Paternianum AC ef | patriniãũ B | paterniariũ j
metallis | metalis B
es | hes B
maris | magris? ms. e
litoribus A ejp | littoribus BC f


Cianum {"lapis lazuli" or "blue copper ore"} - states Galienus in his Liber ad Paternianum - is found in mines, where copper is smelted and on certain beaches.


Simon's source for his near-verbatim quote is the Alphabet of Galen, sometimes called by scribes Alfabetum Galieni ad Paternum/Paternianum/Paterninum, p. 210, 85, Cyanum, translated Lapis lazuli by Everett (2012).

κύανος /kýanos/ is a word loaned from some source language in Asia minor, cf.

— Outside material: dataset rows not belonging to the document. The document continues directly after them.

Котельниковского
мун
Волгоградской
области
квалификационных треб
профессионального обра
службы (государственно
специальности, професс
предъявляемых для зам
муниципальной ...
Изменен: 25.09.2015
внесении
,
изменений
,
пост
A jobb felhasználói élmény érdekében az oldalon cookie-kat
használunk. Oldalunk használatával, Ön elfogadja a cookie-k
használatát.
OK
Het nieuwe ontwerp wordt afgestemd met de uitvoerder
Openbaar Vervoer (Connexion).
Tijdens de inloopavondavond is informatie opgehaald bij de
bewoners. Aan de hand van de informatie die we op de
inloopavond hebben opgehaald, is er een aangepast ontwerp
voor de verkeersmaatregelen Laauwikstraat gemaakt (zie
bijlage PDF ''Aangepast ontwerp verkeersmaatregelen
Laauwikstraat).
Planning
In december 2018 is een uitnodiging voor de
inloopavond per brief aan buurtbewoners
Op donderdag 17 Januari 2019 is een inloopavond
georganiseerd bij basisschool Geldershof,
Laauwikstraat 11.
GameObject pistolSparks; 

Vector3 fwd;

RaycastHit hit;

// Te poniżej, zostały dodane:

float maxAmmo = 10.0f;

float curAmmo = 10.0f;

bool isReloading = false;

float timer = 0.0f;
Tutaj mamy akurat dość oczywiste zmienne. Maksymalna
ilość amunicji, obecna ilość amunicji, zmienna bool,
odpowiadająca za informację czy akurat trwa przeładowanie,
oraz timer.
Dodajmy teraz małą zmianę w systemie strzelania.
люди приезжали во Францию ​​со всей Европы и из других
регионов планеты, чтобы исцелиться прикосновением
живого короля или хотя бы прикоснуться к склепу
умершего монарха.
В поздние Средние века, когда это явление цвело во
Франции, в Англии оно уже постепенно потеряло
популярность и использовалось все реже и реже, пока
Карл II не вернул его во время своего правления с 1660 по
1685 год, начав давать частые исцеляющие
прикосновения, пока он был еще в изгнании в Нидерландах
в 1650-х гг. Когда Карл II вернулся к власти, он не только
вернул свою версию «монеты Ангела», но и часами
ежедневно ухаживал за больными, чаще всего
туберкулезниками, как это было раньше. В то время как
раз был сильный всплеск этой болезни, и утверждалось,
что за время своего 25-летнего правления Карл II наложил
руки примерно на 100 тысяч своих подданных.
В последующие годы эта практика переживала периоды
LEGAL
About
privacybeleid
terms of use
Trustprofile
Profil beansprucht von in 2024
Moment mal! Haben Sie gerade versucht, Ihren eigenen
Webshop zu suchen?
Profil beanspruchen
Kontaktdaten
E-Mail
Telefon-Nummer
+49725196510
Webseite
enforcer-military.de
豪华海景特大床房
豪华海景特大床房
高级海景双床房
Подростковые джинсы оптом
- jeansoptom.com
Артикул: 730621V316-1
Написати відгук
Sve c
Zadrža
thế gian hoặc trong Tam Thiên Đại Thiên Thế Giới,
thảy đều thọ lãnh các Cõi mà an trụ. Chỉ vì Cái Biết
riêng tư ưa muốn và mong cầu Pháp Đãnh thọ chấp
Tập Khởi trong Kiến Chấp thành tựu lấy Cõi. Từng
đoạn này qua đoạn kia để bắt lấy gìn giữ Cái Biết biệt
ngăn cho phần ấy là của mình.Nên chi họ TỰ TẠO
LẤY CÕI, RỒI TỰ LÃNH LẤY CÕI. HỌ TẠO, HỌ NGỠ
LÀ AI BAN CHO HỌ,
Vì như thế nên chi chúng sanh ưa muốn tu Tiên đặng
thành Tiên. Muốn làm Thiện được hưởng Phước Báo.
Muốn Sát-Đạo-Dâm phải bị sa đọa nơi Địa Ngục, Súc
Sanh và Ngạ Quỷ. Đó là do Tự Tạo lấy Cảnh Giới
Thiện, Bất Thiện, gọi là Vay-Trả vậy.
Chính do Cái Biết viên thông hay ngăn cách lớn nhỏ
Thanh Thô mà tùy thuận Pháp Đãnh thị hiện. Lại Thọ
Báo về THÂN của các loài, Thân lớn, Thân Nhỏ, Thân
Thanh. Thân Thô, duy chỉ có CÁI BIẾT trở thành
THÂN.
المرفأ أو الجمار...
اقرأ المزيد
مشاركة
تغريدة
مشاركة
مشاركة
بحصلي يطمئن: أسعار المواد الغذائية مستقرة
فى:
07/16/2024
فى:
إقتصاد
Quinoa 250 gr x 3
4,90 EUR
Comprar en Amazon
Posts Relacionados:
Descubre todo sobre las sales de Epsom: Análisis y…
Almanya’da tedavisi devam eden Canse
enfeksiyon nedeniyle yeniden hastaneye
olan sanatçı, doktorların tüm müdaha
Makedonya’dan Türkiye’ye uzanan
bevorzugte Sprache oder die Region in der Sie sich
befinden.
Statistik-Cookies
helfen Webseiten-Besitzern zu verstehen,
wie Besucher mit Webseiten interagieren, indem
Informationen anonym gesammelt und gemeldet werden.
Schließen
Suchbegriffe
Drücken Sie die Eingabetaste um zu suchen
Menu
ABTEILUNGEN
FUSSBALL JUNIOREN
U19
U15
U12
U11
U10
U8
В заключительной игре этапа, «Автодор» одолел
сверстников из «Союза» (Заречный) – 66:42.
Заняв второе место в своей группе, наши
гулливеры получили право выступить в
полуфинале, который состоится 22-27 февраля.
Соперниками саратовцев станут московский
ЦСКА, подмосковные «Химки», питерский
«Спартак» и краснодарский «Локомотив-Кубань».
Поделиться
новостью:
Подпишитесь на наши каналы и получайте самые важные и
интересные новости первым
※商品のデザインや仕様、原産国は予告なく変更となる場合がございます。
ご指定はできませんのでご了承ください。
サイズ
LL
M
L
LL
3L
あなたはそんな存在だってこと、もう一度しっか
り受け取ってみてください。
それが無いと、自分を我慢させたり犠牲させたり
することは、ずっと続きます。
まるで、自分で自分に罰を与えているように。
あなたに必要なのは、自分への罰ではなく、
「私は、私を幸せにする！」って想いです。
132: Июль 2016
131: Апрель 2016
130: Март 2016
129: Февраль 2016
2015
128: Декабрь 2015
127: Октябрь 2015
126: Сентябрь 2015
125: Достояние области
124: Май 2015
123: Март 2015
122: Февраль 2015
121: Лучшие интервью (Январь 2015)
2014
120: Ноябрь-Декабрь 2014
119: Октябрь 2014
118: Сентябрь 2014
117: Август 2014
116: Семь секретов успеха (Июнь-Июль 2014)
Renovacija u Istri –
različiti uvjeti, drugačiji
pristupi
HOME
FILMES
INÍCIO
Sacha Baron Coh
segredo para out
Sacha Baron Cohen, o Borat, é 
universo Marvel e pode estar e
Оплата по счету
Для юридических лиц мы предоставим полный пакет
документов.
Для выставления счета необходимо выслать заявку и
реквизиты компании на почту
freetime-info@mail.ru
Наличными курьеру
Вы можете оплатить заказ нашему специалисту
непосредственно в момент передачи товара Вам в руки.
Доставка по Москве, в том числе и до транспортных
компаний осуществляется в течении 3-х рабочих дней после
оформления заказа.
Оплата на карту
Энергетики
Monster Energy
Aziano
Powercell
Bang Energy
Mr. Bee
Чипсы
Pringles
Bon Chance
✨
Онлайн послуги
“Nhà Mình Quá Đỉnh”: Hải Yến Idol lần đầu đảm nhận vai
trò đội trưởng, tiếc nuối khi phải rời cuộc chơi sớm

Hittite kuṷanna(n) "copper(blue), ornamental stone" {Frisk (1960-72: II.37)}. It has multiple meanings in Greek, linked by the common notion of "blue". LSJ gloss: "1.dark-blue enamel, esp. used to adorn armour. 2. lapis lazuli. 3. blue copper carbonate. 4. blue corn-flower. 5. a bird, perh. blue thrush, Turdus cyanus. 6. sea-water. 7. (fem.) the colour blue."

Although the identification lapis lazuli is normally suggested for κύανος /kýanos/, it must be remembered that copper melting is explicitly mentioned in the Galenic text: Invenitur in metallis, in quibus aes conflatur - "It is found in mines where copper is forged"; and it continues: et quibusdam littoribus maris "and along certain sea-coasts" (Everett op.cit.). Lapislazuli is not found on beaches but copper is. Copper is rarely found pure in nature, but - usually oxidized - it combines with other elements, preferably sulphur, to form copper ores, many of which are of a bluish colour.